Participants with CAP were recruited 3–4 days after symptom onset meaning the initial changes in glycolysis may have occurred early and resolved to prevent overactivation and tissue damage by the time of study recruitment. Understanding this would require large numbers of community-dwelling participants with longitudinal sampling prior to the onset of respiratory infection.

The relationship of neutrophil maturity and metabolism is unknown in humans; however, in murine studies, mitochondrial respiration appears to play a role in bone marrow differentiation,44 suggesting that the immature neutrophils identified in this study in participants with CAP may use metabolic pathways other than glycolysis in preference.

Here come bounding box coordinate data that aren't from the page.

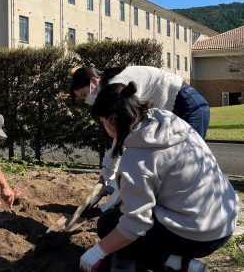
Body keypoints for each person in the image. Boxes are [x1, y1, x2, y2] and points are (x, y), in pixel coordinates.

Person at [79, 82, 240, 272]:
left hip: (201, 237)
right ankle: (177, 261)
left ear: (112, 122)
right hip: (225, 218)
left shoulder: (138, 157)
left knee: (109, 224)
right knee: (120, 214)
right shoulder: (169, 121)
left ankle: (176, 263)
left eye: (103, 123)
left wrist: (97, 252)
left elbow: (136, 224)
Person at [70, 65, 211, 211]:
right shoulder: (114, 86)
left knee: (187, 168)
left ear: (94, 81)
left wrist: (109, 197)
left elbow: (121, 138)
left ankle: (195, 216)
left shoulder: (117, 89)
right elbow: (120, 140)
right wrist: (105, 176)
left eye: (84, 95)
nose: (86, 101)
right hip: (182, 106)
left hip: (187, 106)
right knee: (174, 170)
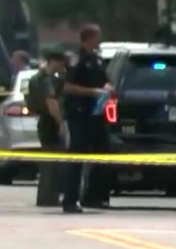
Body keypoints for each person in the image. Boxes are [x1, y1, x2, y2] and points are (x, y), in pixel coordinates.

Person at [61, 24, 113, 213]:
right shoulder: (76, 59)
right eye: (97, 36)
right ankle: (69, 200)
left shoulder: (98, 59)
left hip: (97, 113)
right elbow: (68, 87)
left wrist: (107, 88)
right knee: (77, 156)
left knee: (103, 152)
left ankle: (93, 197)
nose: (98, 40)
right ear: (89, 38)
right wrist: (92, 92)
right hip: (80, 113)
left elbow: (104, 80)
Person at [27, 50, 67, 206]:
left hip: (43, 121)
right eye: (62, 64)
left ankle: (47, 197)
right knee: (53, 162)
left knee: (48, 163)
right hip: (50, 122)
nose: (63, 68)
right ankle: (49, 198)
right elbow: (51, 102)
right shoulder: (47, 80)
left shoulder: (36, 78)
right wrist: (60, 123)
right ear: (55, 62)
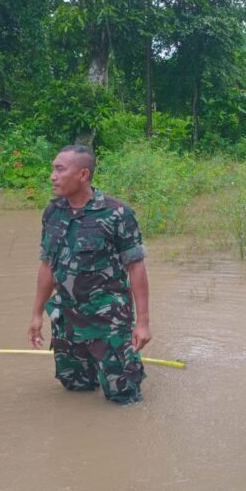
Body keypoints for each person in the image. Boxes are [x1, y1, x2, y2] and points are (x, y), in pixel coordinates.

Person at [28, 145, 151, 404]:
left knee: (124, 398)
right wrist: (37, 314)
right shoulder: (52, 213)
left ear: (83, 174)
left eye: (60, 169)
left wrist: (142, 323)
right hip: (67, 322)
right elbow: (47, 266)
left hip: (108, 324)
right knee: (75, 389)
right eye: (53, 169)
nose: (52, 176)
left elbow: (136, 267)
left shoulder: (117, 213)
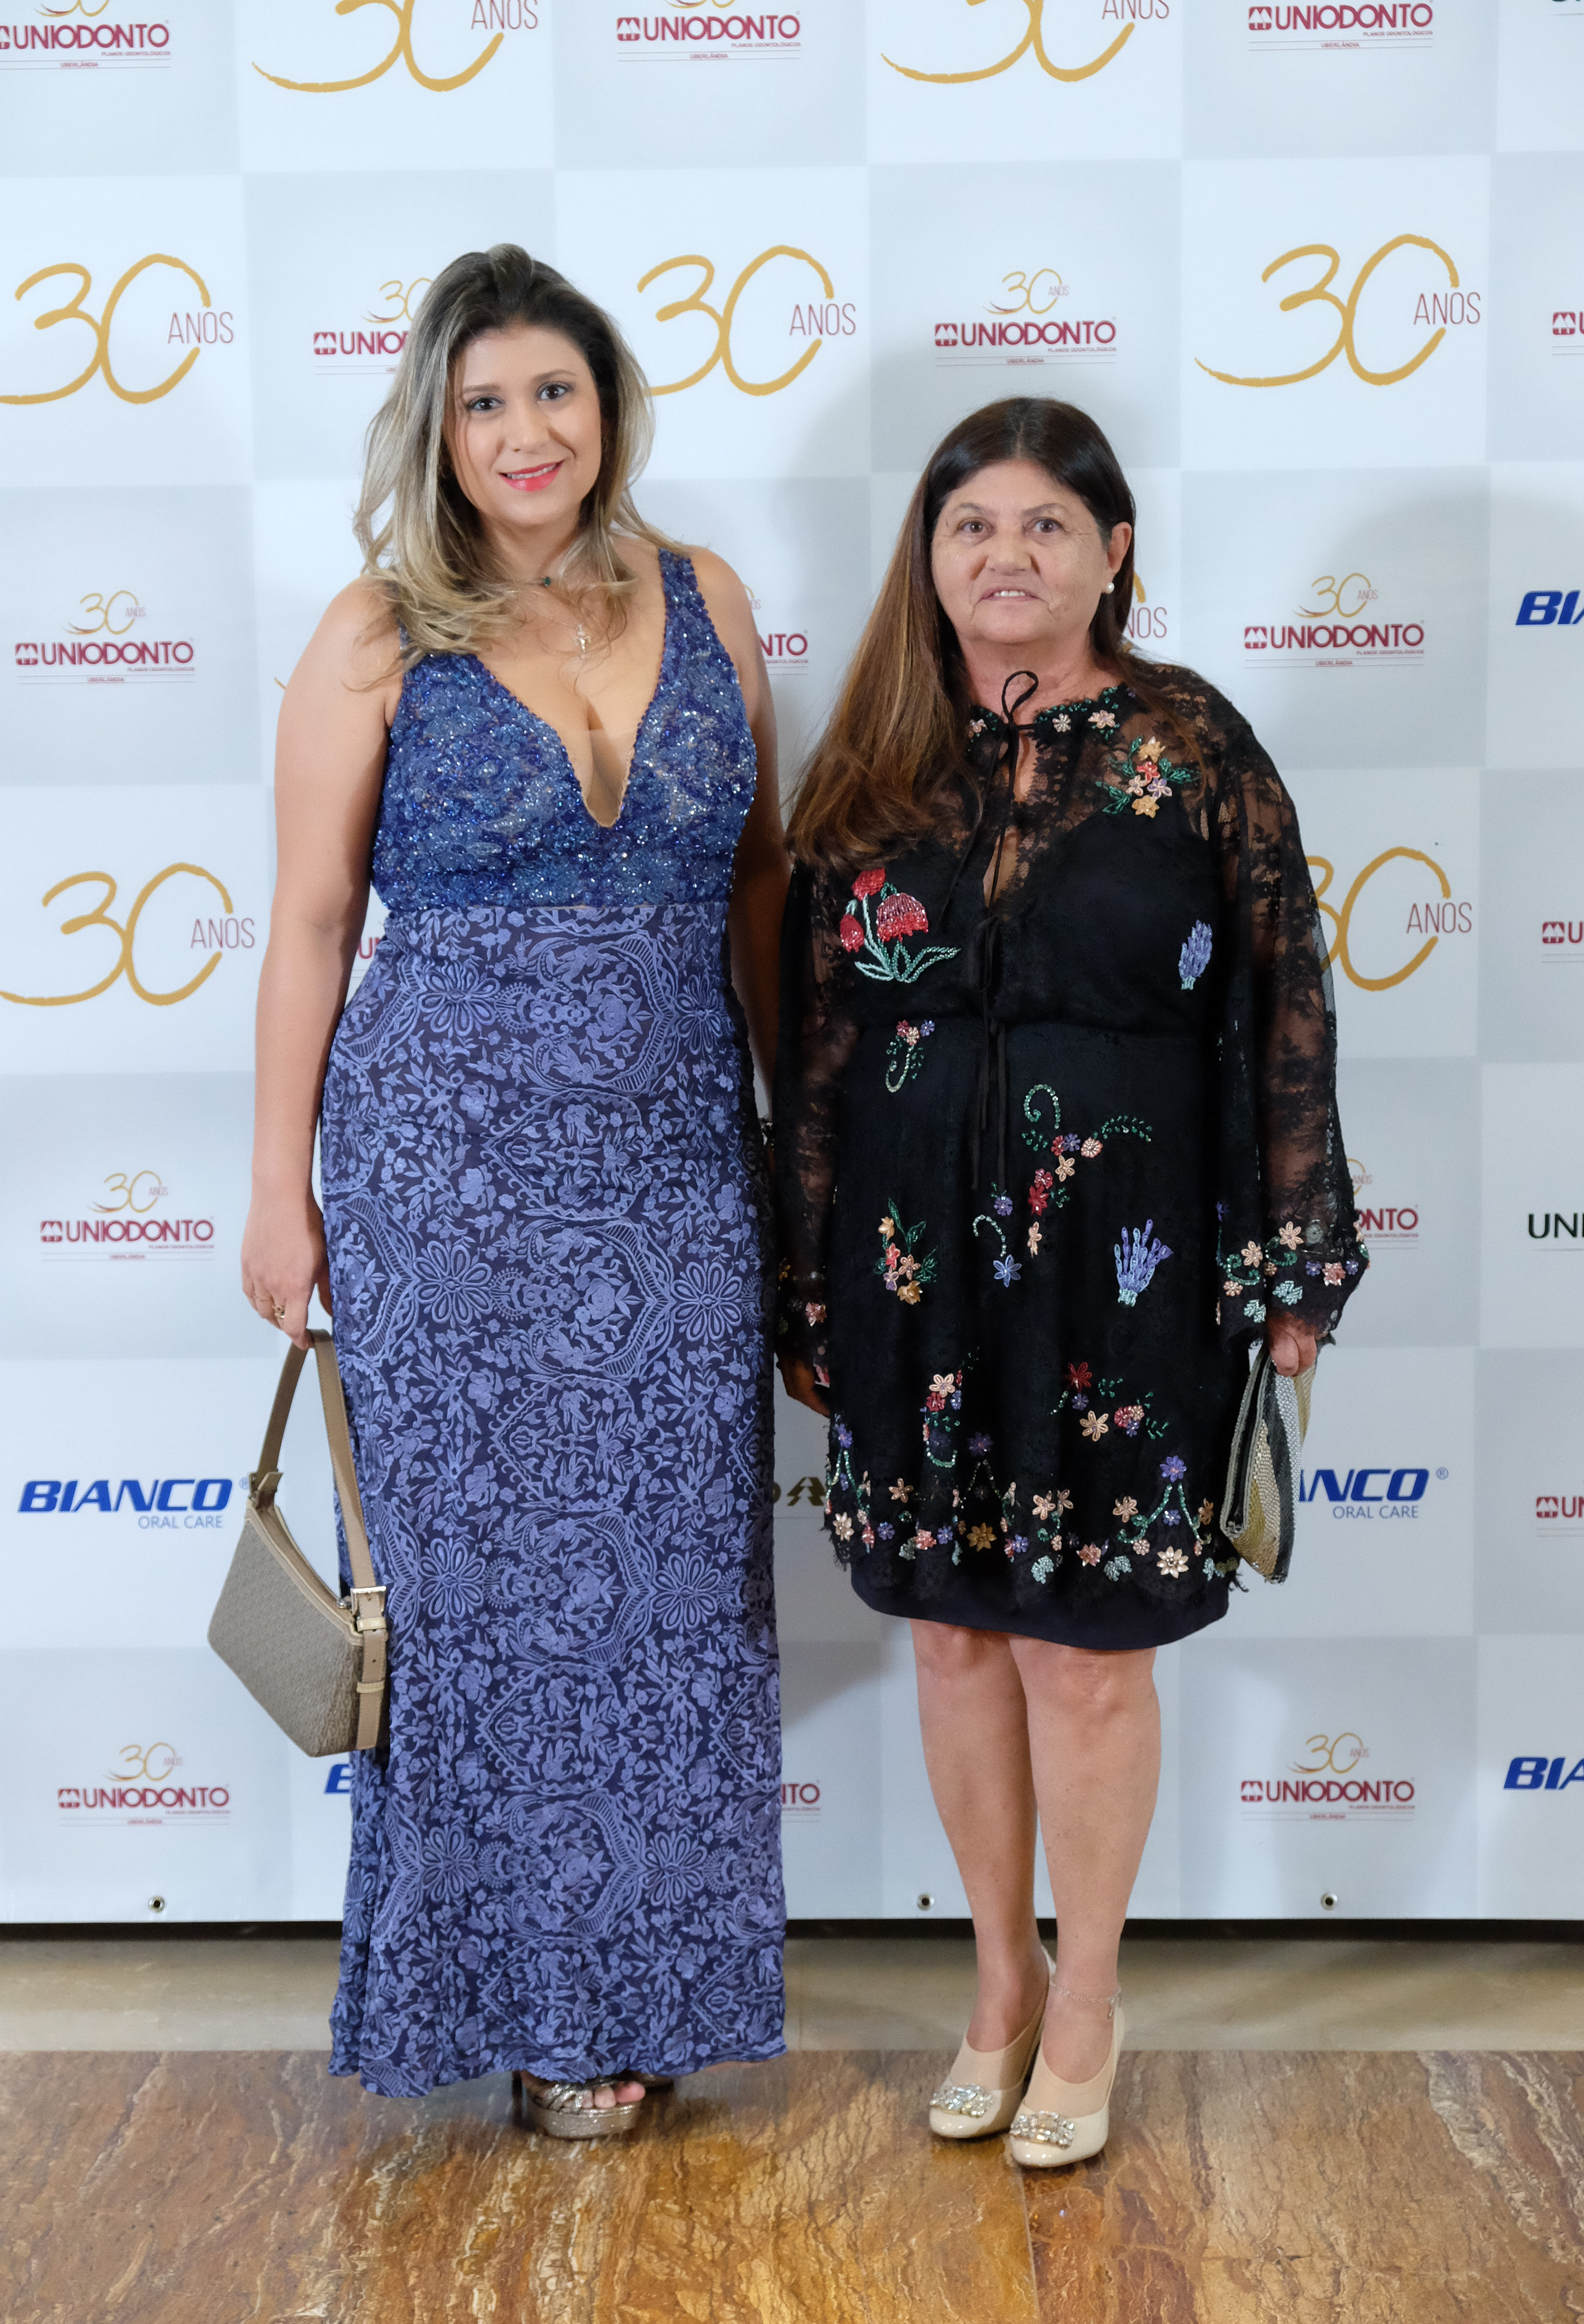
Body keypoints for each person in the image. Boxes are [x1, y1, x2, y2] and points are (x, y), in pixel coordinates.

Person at [774, 397, 1365, 2167]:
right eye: (973, 525)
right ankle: (1001, 1985)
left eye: (1046, 524)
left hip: (1128, 1273)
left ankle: (1091, 2000)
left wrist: (1293, 1262)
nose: (1007, 555)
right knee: (958, 1638)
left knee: (1090, 1661)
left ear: (1114, 551)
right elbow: (814, 1041)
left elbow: (1285, 996)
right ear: (929, 556)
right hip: (911, 1273)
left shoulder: (1195, 747)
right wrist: (809, 1276)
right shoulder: (874, 761)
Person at [240, 246, 788, 2132]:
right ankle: (513, 2009)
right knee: (476, 1609)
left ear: (608, 408)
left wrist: (798, 1142)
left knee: (673, 1605)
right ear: (438, 429)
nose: (526, 431)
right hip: (444, 1190)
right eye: (485, 403)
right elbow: (314, 920)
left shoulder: (708, 597)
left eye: (556, 391)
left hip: (680, 1177)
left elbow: (762, 889)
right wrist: (279, 1188)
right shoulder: (378, 629)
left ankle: (647, 1992)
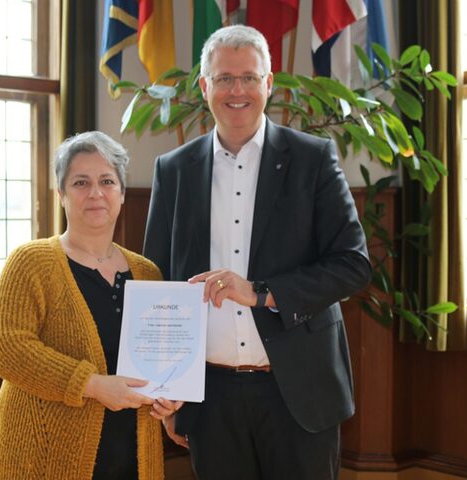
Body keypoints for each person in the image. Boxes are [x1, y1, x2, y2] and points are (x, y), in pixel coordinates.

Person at [143, 25, 372, 480]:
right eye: (225, 78)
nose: (237, 90)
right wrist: (165, 390)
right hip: (210, 397)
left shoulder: (313, 159)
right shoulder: (174, 170)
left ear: (269, 83)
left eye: (249, 77)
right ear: (205, 86)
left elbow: (353, 265)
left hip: (298, 393)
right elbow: (159, 283)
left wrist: (262, 293)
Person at [0, 131, 165, 479]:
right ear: (61, 195)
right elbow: (5, 347)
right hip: (45, 456)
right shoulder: (30, 261)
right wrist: (93, 385)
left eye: (107, 181)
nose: (96, 193)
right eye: (81, 182)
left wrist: (168, 398)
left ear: (122, 194)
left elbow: (161, 363)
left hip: (132, 453)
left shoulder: (147, 273)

We only recruited outside of the critical care setting, and we used a pragmatic tool to screen for sepsis (qSOFA) providing a surrogate definition. qSOFA was the recommended tool for sepsis screening at the inception of this study25 but is no longer recommended.45 Participants were predominantly of white British ethnicity which may limit generalisability to other populations. The chemotaxis, degranulation, oxidative burst, cell surface marker and glycolysis data are not corrected for multiple comparisons given the low number of planned comparisons.22 Finally, we were unable to perform all assays in all donors due to limited cell numbers, and time and staff restrictions in performing all assays on the same day.

Despite these limitations, there are important findings that warrant further investigation, particularly the difference seen in glycolytic metabolism between young and aged donors. There is increasing literature investigating immunosenescence, and the data presented here suggest that alterations in metabolism may play a role in altered function with age. Our study recruited a pragmatic population of participants with CAP and well-matched controls. This is a disease-prone population but poorly studied. We confirm that glycolytic enzymes are not significantly different at the transcript level, supporting the extracellular flux data demonstrating glycolysis is unlikely to contribute to abnormal effector function in CAP. There has been increasing interest in targeting immunometabolism in sepsis, our data provide caution that each patient population should be carefully phenotyped with consideration for known factors which influence immune cell function.